--- DATA TO EXAMINE ---

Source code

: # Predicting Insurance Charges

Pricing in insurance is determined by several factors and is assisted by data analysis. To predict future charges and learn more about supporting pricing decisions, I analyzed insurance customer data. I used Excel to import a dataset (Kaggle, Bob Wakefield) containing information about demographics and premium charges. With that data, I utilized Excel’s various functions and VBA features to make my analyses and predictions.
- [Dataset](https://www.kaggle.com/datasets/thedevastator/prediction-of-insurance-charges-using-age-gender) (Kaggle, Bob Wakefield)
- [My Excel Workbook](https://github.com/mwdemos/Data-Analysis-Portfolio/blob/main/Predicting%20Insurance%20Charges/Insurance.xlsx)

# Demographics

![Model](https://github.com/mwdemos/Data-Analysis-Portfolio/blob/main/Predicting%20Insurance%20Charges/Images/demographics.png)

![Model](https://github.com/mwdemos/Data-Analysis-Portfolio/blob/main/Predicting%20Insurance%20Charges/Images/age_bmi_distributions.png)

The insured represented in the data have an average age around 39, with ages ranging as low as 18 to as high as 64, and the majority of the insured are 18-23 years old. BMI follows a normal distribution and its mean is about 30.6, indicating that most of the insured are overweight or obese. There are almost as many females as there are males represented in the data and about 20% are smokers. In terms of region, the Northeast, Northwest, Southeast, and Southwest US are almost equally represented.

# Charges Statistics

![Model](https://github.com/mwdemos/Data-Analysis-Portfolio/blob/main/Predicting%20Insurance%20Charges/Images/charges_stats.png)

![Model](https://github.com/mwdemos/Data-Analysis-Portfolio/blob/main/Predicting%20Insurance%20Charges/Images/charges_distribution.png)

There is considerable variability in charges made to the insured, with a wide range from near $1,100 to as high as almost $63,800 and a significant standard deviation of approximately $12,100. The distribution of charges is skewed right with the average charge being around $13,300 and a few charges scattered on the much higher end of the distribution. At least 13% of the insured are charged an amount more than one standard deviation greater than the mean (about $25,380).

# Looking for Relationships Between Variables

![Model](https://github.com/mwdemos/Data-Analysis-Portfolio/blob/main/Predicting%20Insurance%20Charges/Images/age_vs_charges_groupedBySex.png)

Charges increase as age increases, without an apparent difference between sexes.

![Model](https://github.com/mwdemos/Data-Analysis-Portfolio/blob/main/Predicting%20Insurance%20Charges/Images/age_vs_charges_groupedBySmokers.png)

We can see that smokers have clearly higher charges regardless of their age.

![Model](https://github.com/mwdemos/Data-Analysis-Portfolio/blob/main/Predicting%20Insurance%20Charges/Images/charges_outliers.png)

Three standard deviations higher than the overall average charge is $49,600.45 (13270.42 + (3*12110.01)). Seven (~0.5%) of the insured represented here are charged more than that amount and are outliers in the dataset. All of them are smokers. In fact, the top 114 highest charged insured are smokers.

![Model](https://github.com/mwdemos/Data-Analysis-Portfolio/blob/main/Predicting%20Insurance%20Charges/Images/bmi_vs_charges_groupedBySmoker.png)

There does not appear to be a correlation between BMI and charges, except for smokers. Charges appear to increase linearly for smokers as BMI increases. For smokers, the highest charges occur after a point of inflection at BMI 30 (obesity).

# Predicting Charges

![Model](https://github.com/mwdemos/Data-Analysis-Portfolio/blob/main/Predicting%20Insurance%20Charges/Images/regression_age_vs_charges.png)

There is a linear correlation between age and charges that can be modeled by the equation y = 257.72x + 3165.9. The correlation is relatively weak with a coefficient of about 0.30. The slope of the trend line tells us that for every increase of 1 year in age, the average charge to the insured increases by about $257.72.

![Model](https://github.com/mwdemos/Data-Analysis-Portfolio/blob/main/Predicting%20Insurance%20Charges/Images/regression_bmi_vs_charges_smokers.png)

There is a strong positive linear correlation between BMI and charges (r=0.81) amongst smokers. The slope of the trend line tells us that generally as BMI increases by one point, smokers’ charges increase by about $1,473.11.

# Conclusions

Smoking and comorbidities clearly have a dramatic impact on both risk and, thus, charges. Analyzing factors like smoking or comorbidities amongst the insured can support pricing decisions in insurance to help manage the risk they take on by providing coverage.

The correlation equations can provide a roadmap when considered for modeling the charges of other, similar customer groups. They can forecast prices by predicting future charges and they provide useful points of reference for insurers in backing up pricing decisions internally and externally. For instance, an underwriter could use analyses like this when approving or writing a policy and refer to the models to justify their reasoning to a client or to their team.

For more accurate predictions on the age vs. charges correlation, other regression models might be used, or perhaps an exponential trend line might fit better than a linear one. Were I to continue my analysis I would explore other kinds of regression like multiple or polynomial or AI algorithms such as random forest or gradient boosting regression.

---

## WHAT IS BEING ASKED
Your task is to return the full listing exactly as it was given.

## RESULT
Source code

: # Predicting Insurance Charges

Pricing in insurance is determined by several factors and is assisted by data analysis. To predict future charges and learn more about supporting pricing decisions, I analyzed insurance customer data. I used Excel to import a dataset (Kaggle, Bob Wakefield) containing information about demographics and premium charges. With that data, I utilized Excel’s various functions and VBA features to make my analyses and predictions.
- [Dataset](https://www.kaggle.com/datasets/thedevastator/prediction-of-insurance-charges-using-age-gender) (Kaggle, Bob Wakefield)
- [My Excel Workbook](https://github.com/mwdemos/Data-Analysis-Portfolio/blob/main/Predicting%20Insurance%20Charges/Insurance.xlsx)

# Demographics

![Model](https://github.com/mwdemos/Data-Analysis-Portfolio/blob/main/Predicting%20Insurance%20Charges/Images/demographics.png)

![Model](https://github.com/mwdemos/Data-Analysis-Portfolio/blob/main/Predicting%20Insurance%20Charges/Images/age_bmi_distributions.png)

The insured represented in the data have an average age around 39, with ages ranging as low as 18 to as high as 64, and the majority of the insured are 18-23 years old. BMI follows a normal distribution and its mean is about 30.6, indicating that most of the insured are overweight or obese. There are almost as many females as there are males represented in the data and about 20% are smokers. In terms of region, the Northeast, Northwest, Southeast, and Southwest US are almost equally represented.

# Charges Statistics

![Model](https://github.com/mwdemos/Data-Analysis-Portfolio/blob/main/Predicting%20Insurance%20Charges/Images/charges_stats.png)

![Model](https://github.com/mwdemos/Data-Analysis-Portfolio/blob/main/Predicting%20Insurance%20Charges/Images/charges_distribution.png)

There is considerable variability in charges made to the insured, with a wide range from near $1,100 to as high as almost $63,800 and a significant standard deviation of approximately $12,100. The distribution of charges is skewed right with the average charge being around $13,300 and a few charges scattered on the much higher end of the distribution. At least 13% of the insured are charged an amount more than one standard deviation greater than the mean (about $25,380).

# Looking for Relationships Between Variables

![Model](https://github.com/mwdemos/Data-Analysis-Portfolio/blob/main/Predicting%20Insurance%20Charges/Images/age_vs_charges_groupedBySex.png)

Charges increase as age increases, without an apparent difference between sexes.

![Model](https://github.com/mwdemos/Data-Analysis-Portfolio/blob/main/Predicting%20Insurance%20Charges/Images/age_vs_charges_groupedBySmokers.png)

We can see that smokers have clearly higher charges regardless of their age.

![Model](https://github.com/mwdemos/Data-Analysis-Portfolio/blob/main/Predicting%20Insurance%20Charges/Images/charges_outliers.png)

Three standard deviations higher than the overall average charge is $49,600.45 (13270.42 + (3*12110.01)). Seven (~0.5%) of the insured represented here are charged more than that amount and are outliers in the dataset. All of them are smokers. In fact, the top 114 highest charged insured are smokers.

![Model](https://github.com/mwdemos/Data-Analysis-Portfolio/blob/main/Predicting%20Insurance%20Charges/Images/bmi_vs_charges_groupedBySmoker.png)

There does not appear to be a correlation between BMI and charges, except for smokers. Charges appear to increase linearly for smokers as BMI increases. For smokers, the highest charges occur after a point of inflection at BMI 30 (obesity).

# Predicting Charges

![Model](https://github.com/mwdemos/Data-Analysis-Portfolio/blob/main/Predicting%20Insurance%20Charges/Images/regression_age_vs_charges.png)

There is a linear correlation between age and charges that can be modeled by the equation y = 257.72x + 3165.9. The correlation is relatively weak with a coefficient of about 0.30. The slope of the trend line tells us that for every increase of 1 year in age, the average charge to the insured increases by about $257.72.

![Model](https://github.com/mwdemos/Data-Analysis-Portfolio/blob/main/Predicting%20Insurance%20Charges/Images/regression_bmi_vs_charges_smokers.png)

There is a strong positive linear correlation between BMI and charges (r=0.81) amongst smokers. The slope of the trend line tells us that generally as BMI increases by one point, smokers’ charges increase by about $1,473.11.

# Conclusions

Smoking and comorbidities clearly have a dramatic impact on both risk and, thus, charges. Analyzing factors like smoking or comorbidities amongst the insured can support pricing decisions in insurance to help manage the risk they take on by providing coverage.

The correlation equations can provide a roadmap when considered for modeling the charges of other, similar customer groups. They can forecast prices by predicting future charges and they provide useful points of reference for insurers in backing up pricing decisions internally and externally. For instance, an underwriter could use analyses like this when approving or writing a policy and refer to the models to justify their reasoning to a client or to their team.

For more accurate predictions on the age vs. charges correlation, other regression models might be used, or perhaps an exponential trend line might fit better than a linear one. Were I to continue my analysis I would explore other kinds of regression like multiple or polynomial or AI algorithms such as random forest or gradient boosting regression.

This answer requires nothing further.